Неделю назад Мавриций, несмотря на все, что выпало на его долю, еще был молодым, сильным человеком. Через неделю в одиночную камеру из застенка волокли старика. Когда его тащили мимо группы калабрийцев, оказавшихся во дворе, они его не сразу узнали. И вдруг на черном, в кровоподтеках и шрамах, лице показавшегося им незнакомым человека появилась тень улыбки и чуть слышный голос произнес:

— Мне сознаваться не в чем…

Скоро Кампанелла узнал — Мавриций ничего и никого не выдал. Но он ужасно истерзан. Надзиратели были поражены: Кампанелла — главный из злодеев, рыдает в своей камере. Он рыдал от сострадания к другу.

Все эти бесконечные дни и ночи он думал о Мавриции. Тот должен, должен, должен почувствовать, с какой силой Кампанелла молится за него. Он думал — Мавриций не выдержит, он не может выдержать, нет человека, который может выдержать такое. Но тогда обречены все! Если признается Мавриций, отказ Петролы от показаний их не спасет. Тогда конец всем! И все-таки, посылая Маврицию через стены мысленный приказ — молчать, мысленную мольбу — молчать, мысленное заклинание — молчать, Кампанелла с тоской в сердце думал, что требует от друга того, что выше человеческих сил, ибо с ним творят нечеловеческое. Умереть легче… И теперь, когда оказалось, что Мавриций выдержал то, что выдержать невозможно, Кампанелла перестал владеть собой — слишком велико было напряжение, слишком долго длилось оно. И тут же душу заполнила тревога: «А ты сам? Теперь они примутся за тебя. Сможешь ты это выдержать?»

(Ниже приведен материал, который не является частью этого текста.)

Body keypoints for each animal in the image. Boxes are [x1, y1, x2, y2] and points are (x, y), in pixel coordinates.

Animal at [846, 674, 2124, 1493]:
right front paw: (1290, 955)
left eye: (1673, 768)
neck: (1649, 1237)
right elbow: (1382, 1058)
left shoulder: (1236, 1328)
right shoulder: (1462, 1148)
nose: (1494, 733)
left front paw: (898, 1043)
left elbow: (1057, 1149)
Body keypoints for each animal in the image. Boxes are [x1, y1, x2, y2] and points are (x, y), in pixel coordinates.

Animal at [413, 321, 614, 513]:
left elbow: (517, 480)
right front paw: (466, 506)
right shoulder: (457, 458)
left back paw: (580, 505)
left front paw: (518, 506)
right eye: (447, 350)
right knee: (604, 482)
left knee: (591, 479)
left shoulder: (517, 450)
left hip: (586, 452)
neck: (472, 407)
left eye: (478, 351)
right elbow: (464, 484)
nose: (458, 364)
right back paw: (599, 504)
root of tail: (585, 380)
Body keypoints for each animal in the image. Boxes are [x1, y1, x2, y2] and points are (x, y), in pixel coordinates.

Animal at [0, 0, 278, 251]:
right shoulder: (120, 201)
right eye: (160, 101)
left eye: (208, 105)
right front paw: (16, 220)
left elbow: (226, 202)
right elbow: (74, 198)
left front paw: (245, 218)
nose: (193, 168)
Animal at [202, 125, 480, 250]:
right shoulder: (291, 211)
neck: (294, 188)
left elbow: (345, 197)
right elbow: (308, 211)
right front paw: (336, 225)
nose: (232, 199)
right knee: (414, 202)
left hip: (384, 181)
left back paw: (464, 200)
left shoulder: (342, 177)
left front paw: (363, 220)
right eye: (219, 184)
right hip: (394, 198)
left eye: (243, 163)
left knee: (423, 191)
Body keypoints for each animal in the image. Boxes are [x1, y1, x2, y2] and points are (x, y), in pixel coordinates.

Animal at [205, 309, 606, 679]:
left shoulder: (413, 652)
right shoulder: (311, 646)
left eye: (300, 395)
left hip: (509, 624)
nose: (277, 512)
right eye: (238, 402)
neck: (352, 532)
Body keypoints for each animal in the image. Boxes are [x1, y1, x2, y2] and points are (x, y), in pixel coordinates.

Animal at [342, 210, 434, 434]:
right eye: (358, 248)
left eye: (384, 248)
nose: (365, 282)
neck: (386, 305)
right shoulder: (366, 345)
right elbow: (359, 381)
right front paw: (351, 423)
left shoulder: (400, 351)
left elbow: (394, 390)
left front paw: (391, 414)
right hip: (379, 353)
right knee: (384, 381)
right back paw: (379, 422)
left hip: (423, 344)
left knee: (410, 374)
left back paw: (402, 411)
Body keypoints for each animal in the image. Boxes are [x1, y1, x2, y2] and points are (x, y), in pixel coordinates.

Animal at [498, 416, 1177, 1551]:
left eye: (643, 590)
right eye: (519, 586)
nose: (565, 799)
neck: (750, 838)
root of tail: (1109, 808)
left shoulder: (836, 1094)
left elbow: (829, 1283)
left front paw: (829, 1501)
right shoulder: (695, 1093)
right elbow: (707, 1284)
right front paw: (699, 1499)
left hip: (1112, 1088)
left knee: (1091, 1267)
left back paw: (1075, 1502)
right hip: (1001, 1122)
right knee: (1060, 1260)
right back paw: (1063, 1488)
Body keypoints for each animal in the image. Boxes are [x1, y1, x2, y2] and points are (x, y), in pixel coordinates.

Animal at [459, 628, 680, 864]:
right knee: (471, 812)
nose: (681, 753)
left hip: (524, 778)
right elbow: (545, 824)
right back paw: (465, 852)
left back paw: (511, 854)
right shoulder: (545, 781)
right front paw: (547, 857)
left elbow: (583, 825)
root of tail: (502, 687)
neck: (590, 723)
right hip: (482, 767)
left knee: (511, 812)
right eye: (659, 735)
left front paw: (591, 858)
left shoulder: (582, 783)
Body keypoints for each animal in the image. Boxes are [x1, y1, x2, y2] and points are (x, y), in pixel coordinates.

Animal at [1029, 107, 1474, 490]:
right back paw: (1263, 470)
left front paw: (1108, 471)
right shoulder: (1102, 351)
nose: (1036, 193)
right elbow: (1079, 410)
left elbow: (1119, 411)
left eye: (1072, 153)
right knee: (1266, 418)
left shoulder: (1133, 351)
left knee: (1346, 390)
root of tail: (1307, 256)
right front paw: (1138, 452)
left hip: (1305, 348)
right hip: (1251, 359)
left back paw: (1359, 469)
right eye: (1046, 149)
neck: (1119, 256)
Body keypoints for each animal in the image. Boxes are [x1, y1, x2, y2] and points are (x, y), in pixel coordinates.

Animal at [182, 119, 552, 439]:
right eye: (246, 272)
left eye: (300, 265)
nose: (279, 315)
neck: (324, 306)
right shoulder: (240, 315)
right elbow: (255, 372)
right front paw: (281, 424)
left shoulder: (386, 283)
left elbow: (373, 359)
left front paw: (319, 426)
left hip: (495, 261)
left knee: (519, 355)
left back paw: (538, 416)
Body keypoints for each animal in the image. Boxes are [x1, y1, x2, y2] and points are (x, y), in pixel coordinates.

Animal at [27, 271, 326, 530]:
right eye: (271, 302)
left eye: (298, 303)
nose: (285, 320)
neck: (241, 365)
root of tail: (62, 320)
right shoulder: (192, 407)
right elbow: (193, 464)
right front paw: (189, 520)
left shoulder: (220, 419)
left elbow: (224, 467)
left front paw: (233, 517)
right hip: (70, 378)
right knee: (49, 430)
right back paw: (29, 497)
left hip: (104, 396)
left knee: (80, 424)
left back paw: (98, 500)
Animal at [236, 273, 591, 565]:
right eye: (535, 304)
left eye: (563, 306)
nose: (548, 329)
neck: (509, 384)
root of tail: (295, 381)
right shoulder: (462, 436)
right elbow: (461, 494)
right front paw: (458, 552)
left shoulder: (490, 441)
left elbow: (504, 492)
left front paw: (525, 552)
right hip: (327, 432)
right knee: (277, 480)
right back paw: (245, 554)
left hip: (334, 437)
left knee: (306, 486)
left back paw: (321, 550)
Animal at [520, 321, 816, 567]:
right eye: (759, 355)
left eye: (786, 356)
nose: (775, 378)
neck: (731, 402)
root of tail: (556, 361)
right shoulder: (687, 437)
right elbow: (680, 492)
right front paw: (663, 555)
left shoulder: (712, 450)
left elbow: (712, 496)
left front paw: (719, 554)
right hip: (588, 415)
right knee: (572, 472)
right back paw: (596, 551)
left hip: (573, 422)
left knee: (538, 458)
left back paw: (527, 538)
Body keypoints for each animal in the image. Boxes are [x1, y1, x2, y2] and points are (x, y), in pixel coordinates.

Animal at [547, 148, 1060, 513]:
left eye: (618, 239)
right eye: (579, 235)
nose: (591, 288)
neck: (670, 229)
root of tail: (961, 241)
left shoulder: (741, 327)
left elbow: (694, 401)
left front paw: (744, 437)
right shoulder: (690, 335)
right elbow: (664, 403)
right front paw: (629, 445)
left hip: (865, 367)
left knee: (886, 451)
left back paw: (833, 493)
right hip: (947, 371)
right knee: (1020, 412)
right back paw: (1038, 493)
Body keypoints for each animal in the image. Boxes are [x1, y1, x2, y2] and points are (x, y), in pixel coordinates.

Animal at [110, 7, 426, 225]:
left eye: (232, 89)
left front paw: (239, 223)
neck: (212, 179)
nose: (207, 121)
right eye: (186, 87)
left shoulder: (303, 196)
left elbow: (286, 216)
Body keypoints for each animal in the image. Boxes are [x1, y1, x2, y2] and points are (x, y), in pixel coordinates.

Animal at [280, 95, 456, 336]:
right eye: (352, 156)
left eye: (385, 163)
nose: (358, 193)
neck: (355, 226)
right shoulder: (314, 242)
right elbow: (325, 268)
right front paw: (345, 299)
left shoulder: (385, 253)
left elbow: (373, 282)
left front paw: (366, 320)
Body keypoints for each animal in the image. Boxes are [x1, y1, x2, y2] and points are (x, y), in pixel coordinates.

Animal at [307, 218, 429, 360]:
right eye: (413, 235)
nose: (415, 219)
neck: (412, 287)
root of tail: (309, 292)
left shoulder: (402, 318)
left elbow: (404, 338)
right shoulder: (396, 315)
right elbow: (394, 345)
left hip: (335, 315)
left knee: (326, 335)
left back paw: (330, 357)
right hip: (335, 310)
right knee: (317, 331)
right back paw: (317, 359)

Тюремному лекарю было велено оказать Маврицию всяческую помощь, чтобы тот не умер раньше времени. Осмотрев Мавриция, лекарь только головой покачал: такого он еще не видывал! Медик считал, что ему повезло. Должность в Кастель Нуово давала ему возможности, о каких его коллеги и мечтать не могли. Нет таких ран, ушибов, переломов, вывихов, ожогов, кровопотерь, с какими ему не пришлось бы иметь дела. Бесценный опыт! Больные на воле — люди состоятельные — носятся со своими запорами, подаграми, головными болями, пустячными нарывами, привередничают, настаивают на консилиумах, требуют небывалых лекарств, ожидая немедленного улучшения, а пациенты Кастель Нуово, у которых все тело изранено, благодарны за малейшую помощь. Они прощают ему, тюремному медику, что он дает заключение о возможности продолжать пытку, — что поделаешь, такая должность. Не он, так другой. Но пусть не думают коллеги, что он — лишь костоправ. В век науки хочется быть ученым. Особенно когда материал сам плывет в руки. Чего только, например, не узнаешь от палачей! Среди них попадаются любознательные и наблюдательные парни. Заметили, например, что сравнительно слабое усилие, приложенное к некоторым точкам тела, дает сильнейший результат, что есть особи, у которых в застенке вдруг наступает полная потеря чувствительности, такого пытай, не пытай, он как каменный. Молодой, образованный, честолюбивый медик всерьез подумывал о трактате, посвященном человеческой восприимчивости к боли. Грех пропадать тому, что он узнал здесь.

Замыслы одолевали его, и он при случае даже поделился ими с Кампанеллой: слава ученого сопутствовала этому узнику в Кастель Нуово. Великого усилия стоило Кампанелле не сказать этому человеку, медику, прислуживающему палачам, что он о нем думает. Но разговор с ним о том, что перенес Мавриций — медик не устоял и выболтал, — побудил Кампанеллу написать стихи. И если не останется в живых ни Мавриция, ни Кампанеллы, эти четырнадцать строк станут единственным — кроме судейского протокола — свидетельством о том, что происходило с понедельника по субботу в одну из недель года 1599 от Рождества Христова в одном из неаполитанских застенков. Кампанелла написал в сонете о муках, что длились шесть дней, шесть ночей подряд, о мужестве узника, посрамившего судей, о примере, который дал Мавриций всем друзьям. Кампанелла вместил всю любовь к другу в эти строки, все восхищение им, всю боль за него. Он спешил скорее написать сонет, скорее переправить его товарищам, сделать так, чтобы он дошел до Мавриция.